# Problem A
In the excerpt on slavery and Robert E. Lee:
(i) How many slaves does Plutarch say were sold in a single market on one day in 167 B.C.?
(ii) Whose orders did Lee violate by surrendering?
(iii) Which Old Testament book and passage are cited for God instructing the Children of Israel to enslave the heathen?
# Problem B
Can you restate the excerpt on slavery and Robert E. Lee from "Where else was" to "frontiers of freedom.", swapping "ancestors" for "forebears"?
# Problem C
Could you carry the piece on slavery and Robert E. Lee further from where it stops?

Sadly, from the beginning of recorded history until the 19th century,
slavery was the way of the world. When the U.S. Constitution was written
in 1787. Slavery was legal everyplace in the world. What was unique was
that in the American colonies there was a strenuous objection to
slavery and that the most prominent framers of the Constitution wanted
to eliminate it at the very start of the nation.
Our
Judeo-Christian tradition, many now forget, accepted the legitimacy of
slavery. the Old Testament regulates the relationship between master
and slave in great detail. In Leviticus (XXV: 39-55), God instructs the
Children of Israel to enslave the heathen and their progeny forever. In
the New Testament, St..Paul urges slaves to obey their masters with full
hearts and without equivocation. St..Peter urges slaves to obey even
unjust orders from their masters.
At
the time of its cultural peak, ancient Athens may have had 115,000
slaves to 43,000 citizens. The same is true of Ancient Rome. Plutarch
notes that on single day in the year 167 B.C., 150,000 slaves were sold
in a single market. The British historian of classical slavery, Moses I.
Finley, writes: "The cities in which individual freedom reached its
highest expression----most obviously Athens---were cities in which
chattel slavery flourished."
American
history is flawed, as is any human enterprise. Yet those who now call
for the removal of statues and monuments commemorating our past are
measuring our history against perfection, not against other real
places. What other societies in 1787---or any date in history prior to
that time, would these critics find more free and equitable than ours?
Where else was religious freedom to be found in 1787? Compared to
perfection, our ancestors are found wanting. Compared to other
real,places in the world, they were clearly ahead of their time,
advancing the frontiers of freedom.
In
the case of Robert E. Lee himself, there is more to his story than the
Charlottesville City Council may understand. Everyone knows that Lee's
surrender to Ulysses S. Grant at Appomattox effectively ended the Civil
War. What few remember today is the real heroism of Robert E. Lee. By
surrendering, he was violating the orders given by Jefferson Davis, the
elected leader of the Confederacy. The story of April 1865 is not just
one of decisions made, but also of decisions rejected. Lee's rejection
of continuing the war as a guerrilla battle, the preference of Jefferson
Davis, and Grant's choice to be magnanimous, cannot be overestimated in
importance.
With
the fall of Richmond, Davis and the Confederate government were often
on the run. Davis, writes Prof Jay Winik in his important book "April
1865: The Month That Saved America," : "...was thinking about such
things as a war of extermination...a national war that ruins the enemy.

# Material provided
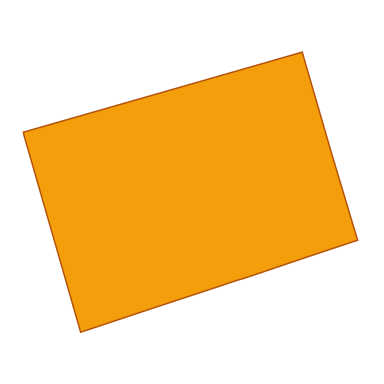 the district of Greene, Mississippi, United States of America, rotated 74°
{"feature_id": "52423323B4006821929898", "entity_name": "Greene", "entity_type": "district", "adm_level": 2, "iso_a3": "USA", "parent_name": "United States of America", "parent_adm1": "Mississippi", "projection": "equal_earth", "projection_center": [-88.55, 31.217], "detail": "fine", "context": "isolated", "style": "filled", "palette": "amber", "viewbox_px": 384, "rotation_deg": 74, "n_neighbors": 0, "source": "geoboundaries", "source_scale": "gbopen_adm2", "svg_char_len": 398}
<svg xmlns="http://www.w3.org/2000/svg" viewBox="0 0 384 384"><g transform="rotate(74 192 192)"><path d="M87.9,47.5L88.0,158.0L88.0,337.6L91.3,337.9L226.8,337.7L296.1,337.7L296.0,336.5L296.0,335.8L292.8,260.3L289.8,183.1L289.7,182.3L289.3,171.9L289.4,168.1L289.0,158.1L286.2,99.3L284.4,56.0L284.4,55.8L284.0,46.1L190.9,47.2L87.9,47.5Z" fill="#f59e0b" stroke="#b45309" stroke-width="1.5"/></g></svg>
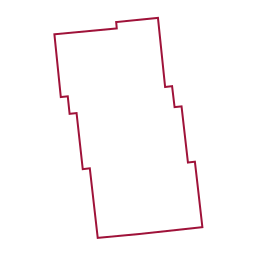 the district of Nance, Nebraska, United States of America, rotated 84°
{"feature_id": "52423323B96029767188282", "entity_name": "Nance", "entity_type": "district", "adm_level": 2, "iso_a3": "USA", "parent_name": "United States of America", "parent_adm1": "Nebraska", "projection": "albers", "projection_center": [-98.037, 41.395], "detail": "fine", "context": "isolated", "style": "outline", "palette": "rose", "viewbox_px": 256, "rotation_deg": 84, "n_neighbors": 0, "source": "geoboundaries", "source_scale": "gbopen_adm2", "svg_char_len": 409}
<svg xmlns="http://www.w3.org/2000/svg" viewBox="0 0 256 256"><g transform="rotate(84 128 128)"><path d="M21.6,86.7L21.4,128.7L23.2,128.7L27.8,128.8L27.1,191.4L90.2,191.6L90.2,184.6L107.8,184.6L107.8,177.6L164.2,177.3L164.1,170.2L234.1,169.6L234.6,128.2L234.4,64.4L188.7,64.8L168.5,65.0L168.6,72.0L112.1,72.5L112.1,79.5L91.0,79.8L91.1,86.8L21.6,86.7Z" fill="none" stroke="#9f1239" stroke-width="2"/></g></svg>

---

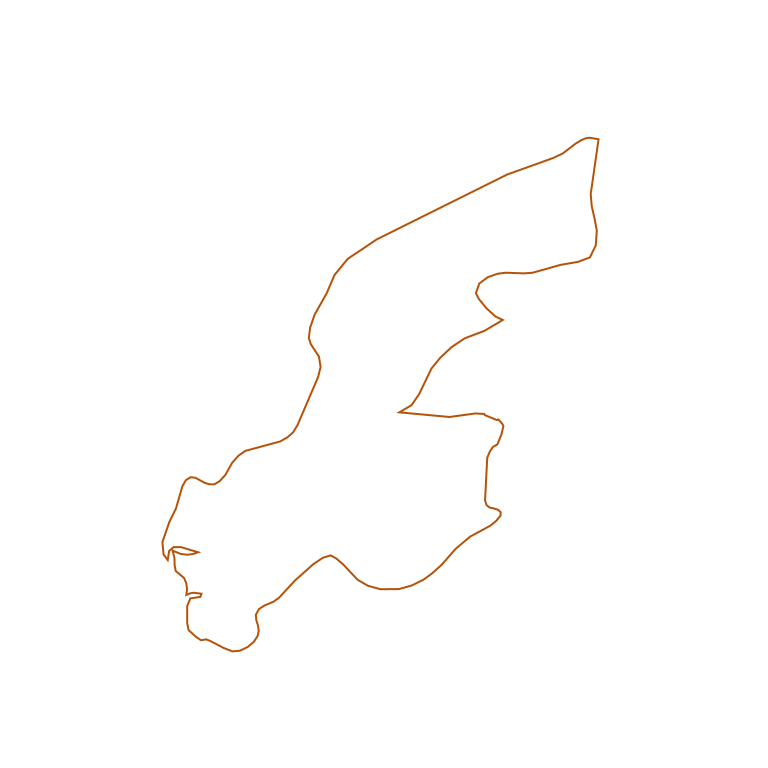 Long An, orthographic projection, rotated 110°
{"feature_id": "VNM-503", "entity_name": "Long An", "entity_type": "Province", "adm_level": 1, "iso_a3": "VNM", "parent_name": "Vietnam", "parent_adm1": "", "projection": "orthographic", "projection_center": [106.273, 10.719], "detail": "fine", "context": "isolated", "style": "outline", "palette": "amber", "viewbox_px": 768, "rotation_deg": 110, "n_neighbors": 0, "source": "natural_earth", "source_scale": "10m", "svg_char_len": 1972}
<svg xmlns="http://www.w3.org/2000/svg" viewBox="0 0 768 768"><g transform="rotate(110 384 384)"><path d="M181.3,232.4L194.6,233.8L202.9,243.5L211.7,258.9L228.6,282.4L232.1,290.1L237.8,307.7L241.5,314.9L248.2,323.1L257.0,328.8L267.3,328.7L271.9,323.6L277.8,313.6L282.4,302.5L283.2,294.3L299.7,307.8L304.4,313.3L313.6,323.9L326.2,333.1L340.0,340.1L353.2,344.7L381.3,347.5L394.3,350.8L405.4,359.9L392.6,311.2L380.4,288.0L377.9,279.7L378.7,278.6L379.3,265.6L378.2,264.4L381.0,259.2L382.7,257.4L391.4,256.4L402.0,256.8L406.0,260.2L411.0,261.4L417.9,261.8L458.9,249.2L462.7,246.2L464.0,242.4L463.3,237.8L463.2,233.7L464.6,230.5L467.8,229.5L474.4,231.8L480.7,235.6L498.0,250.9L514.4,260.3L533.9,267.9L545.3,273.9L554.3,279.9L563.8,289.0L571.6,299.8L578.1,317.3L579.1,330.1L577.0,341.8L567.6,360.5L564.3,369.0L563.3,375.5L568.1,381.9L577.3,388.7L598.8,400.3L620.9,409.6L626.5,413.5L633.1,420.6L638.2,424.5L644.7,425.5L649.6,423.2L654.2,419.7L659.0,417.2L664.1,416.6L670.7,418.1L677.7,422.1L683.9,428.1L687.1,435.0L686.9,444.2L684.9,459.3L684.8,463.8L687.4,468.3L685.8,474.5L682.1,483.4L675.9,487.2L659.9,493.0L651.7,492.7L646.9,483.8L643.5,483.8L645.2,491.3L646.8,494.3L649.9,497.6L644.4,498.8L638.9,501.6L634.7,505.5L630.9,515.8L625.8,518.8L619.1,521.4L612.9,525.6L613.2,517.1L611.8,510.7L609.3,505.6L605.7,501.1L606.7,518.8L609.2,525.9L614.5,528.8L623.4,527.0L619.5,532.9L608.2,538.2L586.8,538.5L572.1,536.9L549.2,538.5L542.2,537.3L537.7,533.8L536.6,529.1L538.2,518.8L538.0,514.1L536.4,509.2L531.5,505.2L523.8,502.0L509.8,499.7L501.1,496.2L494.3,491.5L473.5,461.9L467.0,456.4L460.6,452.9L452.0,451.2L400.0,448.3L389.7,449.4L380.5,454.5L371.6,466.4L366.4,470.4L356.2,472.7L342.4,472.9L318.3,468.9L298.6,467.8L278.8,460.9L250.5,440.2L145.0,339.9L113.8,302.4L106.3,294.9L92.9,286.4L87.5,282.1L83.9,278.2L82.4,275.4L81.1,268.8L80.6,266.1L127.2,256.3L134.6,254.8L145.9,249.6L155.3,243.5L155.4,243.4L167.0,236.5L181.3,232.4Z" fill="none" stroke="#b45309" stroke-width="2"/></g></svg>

# Exercise result A
(i) 150,000
(ii) Jefferson Davis's
(iii) Leviticus (XXV: 39-55)

# Exercise result B
Where else was religious freedom to be found in 1787? Compared to
perfection, our forebears are found wanting. Compared to other
real,places in the world, they were clearly ahead of their time,
advancing the frontiers of freedom.

# Exercise result C
In short, guerrilla resistance...The day after Richmond fell, Davis had
called on the Confederacy to shift from a conventional war to a dynamic
guerrilla war of attrition, designed to wear down the North and force
it to conclude that keeping the South in the Union would not be worth
the interminable pain and ongoing sacrifice."
But
Robert E. Lee knew the war was over. Grant was magnanimous in victory
and, Winik points out, "...was acutely aware that on this day, what had
occurred was the surrender of one army to another---not of one
government to another. The war was very much on. There were a number of
potentially troubling rebel commanders in the field. And there were
still some 175,000 other Confederates under arms elsewhere; one-half in
scattered garrisons and the rest in three remaining rebel armies. What
mattered now was laying the groundwork for persuading Lee's fellow
armies to join in his surrender---and also for reunion, the urgent
matter of making the nation whole again."
Appomattox
was not preordained. "If anything," notes Winik, "retribution had been
the larger and longer precedent. So, if these moments teemed with
hope---and they did---it was largely due to two men who rose to the
occasion, to Grant's and Lee's respective actions: one general,
magnanimous in victory, the other gracious and equally dignified in
defeat, the two of them, for their own reasons and in their own ways,
fervently interested in beginning the process to bind up the wounds of
the last four years...Above all, this surrender defied millenniums of
tradition in which rebellions typically ended in yet greater shedding of
blood...One need only recall the harsh suppression of the peasants'
revolt in Germany in the 16th century, or the ravages of Alva during the
Dutch rebellion,,or the terrible punishments inflicted on the Irish by
Cromwell and then on the Scots after Culloden, or the bloodstained
vengeance executed during the Napoleanic restoration, or the horrible
retaliation imposed during the futile Chinese rebellion in the mid-19th
century."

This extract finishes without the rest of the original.